Rituximab is the new wonder drug but it's not always the best for first line treatment. In fairness, it does take time to be effective. There is nobody who is a top expert on WG very near you - you might have to travel a bit. Contact me on jandsmills@btinternet.com or on 01629-650549 so we can discuss this more. Don't worry, help is at hand!

Hidden13 years ago

My own experience with Rituximab echoes what John & Susan suggest in that it takes time to work. In my case it took a couple of months before I felt significantly better despite my C-ANCA lmarkers falling after just a couple of weeks.

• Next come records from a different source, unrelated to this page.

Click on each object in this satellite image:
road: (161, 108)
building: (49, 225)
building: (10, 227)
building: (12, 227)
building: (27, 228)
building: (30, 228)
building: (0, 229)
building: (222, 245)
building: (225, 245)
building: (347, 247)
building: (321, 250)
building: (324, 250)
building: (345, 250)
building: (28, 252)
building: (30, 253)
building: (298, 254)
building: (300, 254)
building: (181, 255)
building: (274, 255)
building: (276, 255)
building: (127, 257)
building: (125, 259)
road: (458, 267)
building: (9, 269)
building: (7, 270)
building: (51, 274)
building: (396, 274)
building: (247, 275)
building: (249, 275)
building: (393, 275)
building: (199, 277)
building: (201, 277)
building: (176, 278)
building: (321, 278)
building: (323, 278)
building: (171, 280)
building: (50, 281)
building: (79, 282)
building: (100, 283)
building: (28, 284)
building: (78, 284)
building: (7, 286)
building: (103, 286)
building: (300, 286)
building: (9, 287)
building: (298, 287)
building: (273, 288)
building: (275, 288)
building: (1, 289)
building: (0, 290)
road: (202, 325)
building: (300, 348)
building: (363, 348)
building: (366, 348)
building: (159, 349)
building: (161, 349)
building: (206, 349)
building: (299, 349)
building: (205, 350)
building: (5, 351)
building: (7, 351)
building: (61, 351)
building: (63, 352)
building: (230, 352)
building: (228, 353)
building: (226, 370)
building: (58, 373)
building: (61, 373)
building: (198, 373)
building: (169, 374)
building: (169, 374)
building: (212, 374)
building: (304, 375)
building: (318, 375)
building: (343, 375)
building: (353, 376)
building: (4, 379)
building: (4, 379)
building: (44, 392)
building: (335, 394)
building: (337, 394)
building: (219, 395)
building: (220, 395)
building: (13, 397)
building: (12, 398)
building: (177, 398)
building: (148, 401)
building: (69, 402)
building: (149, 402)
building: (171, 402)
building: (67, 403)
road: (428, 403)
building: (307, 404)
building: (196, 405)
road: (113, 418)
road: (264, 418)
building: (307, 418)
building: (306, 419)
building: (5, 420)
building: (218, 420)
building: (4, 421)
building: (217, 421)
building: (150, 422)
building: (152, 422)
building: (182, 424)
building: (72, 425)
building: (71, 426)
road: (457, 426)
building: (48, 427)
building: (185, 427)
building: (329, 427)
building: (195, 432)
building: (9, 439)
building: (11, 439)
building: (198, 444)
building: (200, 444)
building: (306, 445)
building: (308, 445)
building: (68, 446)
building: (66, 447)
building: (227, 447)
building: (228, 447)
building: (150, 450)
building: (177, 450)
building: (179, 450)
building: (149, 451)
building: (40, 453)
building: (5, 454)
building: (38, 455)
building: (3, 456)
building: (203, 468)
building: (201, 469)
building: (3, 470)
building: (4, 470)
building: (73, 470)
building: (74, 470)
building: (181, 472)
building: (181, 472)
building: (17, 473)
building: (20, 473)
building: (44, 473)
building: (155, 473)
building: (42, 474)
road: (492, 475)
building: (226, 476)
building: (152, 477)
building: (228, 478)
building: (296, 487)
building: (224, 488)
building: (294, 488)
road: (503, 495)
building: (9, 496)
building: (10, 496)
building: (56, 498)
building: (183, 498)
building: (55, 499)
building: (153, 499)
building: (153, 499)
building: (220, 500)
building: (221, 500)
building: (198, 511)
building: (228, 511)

Nowadays pain relief isn't usually difficult and I'm sure JOhn & Susan will point you at the right person to help.

Healthy wishes.

Sheila4213 years ago

Hi Louise, I live in Warsash, which is between Portsmouth and Southampton. I am a patient of Dr. Davidson, Rheumatologist at Southampton General. He diagnosed my WG where others had failed to do so., that was in 2002. He sees me on a very regular basis, with the option if I am concerned or things start to get difficult to manage, I ring either his secretary or his senior nurse at the hospital and they address my situation immediately. I have complete confidence in Dr Davidson and his team, he is easy to talk to, listens to me and is responsive in both addressing current problems and looks at other iissues so that he can keep on top of what is happening to me, such as regular bone density scans etc. I hope this helps in some small way

Sheila

cazy-g13 years ago

Hi Loiuse , your experience with head and face pain is very similar to mine I.E 3 in the morning till mid morning or later .This has also got me to a point of screaming pitch at times , I have an ongoing sinus infection which I believe causes a lot of the pain which is where my Wegeners problems first originated .For this I use the neil sinus rinse kit , steam inhalation ,and naseptin nasal cream throughout the day , It appears that the steriod effects are winding down during the night .Like others have said I,m told rituximab takes about 6 weeks to begin to impact .I am also to have rituximab infusions starting next week however I have had 9 infusions of Cyclophosphomide ( this has now had some positive impact on the pain ) prior to this .It appears John and Susan are to contact you as they have a wealth of knowledge re Vasculitis ,and this website is very informative and comforting at times just to know that you are not alone in your illness .Wish I could give you a fairy wand right now however this condition takes its time and requires proper input from the medics who are familiar with it .You have entered a learning curve which reveals different scenarios each day I still learn 2 years on however hope that some normality is now just around the corner .

Take care

Carol

cruznlcsw11 years ago

I went to a pain clinic, but I have to admit, the best treatment came from my neurologist. I sympathize with you for sure. Hang in there.